* Task A *
Please list every year mentioned in the talk notes below.
* Task B *
According to the talk notes below, what does Levien consider faster than regex-based highlighting?

* Document *
▬▬▬▬▬▬▬▬▬▬

Raph Levien gave a talk about Xi, a modern editor dedicated to being performant (as operationalized by never blocking). It uses ropes and the fact that strings under concatenation are a monoid. Levien says that regex-based highlighting is not the future because actual lexing is faster, and that people should stop sneering at him for using JSON-RPC, which is really well-optimized and readily available ("You talk about batteries included; this is a AA battery, not a CR123A").
Josh Triplett gave a talk about what he learned about the Rust RFC process in the course of adding untagged unions (and the hope that they provide) to the language. There was a bit of feedback from the sound systems as Triplett began to speak about the application that motivated his interest in Rust: virtual machines, which are used for containment and isolation ("which would be useful in audio systems as well"—laughter from the audience). Buffer overflows were written about in 1972, first exploited in the wild in 1988, and we're still talking about them in 2016. Rust is interesting because it's actually a credible replacement for C++. Tagged unions (we call them enums) are ubiquitous in Rust, but it's useful to have untagged unions for interfacing with C code that uses them; currently, you need an unsafe
block and nasty things like mem::transmute to deal with C unions, and we'd prefer to have a safe construct for this. Unfortunately, Rust's backwards-compatibility guarantees mean we can't strictly use union
as a keyword, because there could be existing code that uses it as a variable binding. But it turns out that it's possible to make the parser smart enough to recognize union
as a "contextual keyword": we can use it like a keyword because its position in the syntax tree is sufficient to distinguish it from union
being used as a variable. The discussion threads on RFCs can get kind of unwieldy, so people make summary posts that describe the state of the debate so far. Implementation isn't part of the RFC process (although it can happen in parallel, with the understanding that the RFC can change); a tracking issue for implementation is opened when the RFC is approved. Untagged unions are now available in Nightly Rust behind a feature flag!

▬▬▬▬▬▬▬▬▬▬

* Material shown *
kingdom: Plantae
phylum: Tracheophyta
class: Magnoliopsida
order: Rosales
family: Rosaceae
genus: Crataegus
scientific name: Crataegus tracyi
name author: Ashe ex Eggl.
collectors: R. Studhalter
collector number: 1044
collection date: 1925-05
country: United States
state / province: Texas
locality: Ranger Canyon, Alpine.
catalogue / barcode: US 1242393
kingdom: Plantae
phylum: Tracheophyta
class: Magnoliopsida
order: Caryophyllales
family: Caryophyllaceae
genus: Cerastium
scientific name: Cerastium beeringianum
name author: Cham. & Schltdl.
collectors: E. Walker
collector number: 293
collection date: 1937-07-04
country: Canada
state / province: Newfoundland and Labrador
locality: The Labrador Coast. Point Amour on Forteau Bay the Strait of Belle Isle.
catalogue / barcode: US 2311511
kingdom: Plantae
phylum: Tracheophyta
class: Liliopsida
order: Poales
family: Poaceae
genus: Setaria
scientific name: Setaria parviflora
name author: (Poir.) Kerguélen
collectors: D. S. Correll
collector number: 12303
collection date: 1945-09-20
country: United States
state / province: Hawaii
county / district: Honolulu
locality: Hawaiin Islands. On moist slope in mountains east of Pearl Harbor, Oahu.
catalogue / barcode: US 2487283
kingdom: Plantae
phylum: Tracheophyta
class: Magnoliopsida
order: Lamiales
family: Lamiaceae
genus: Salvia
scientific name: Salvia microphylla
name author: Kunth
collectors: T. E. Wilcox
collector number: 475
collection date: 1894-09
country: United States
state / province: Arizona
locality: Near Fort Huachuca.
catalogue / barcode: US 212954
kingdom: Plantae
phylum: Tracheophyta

▬▬▬▬▬▬▬▬▬▬

* Full output A *
1972, 1988, 2016

* Full output B *
Actual lexing.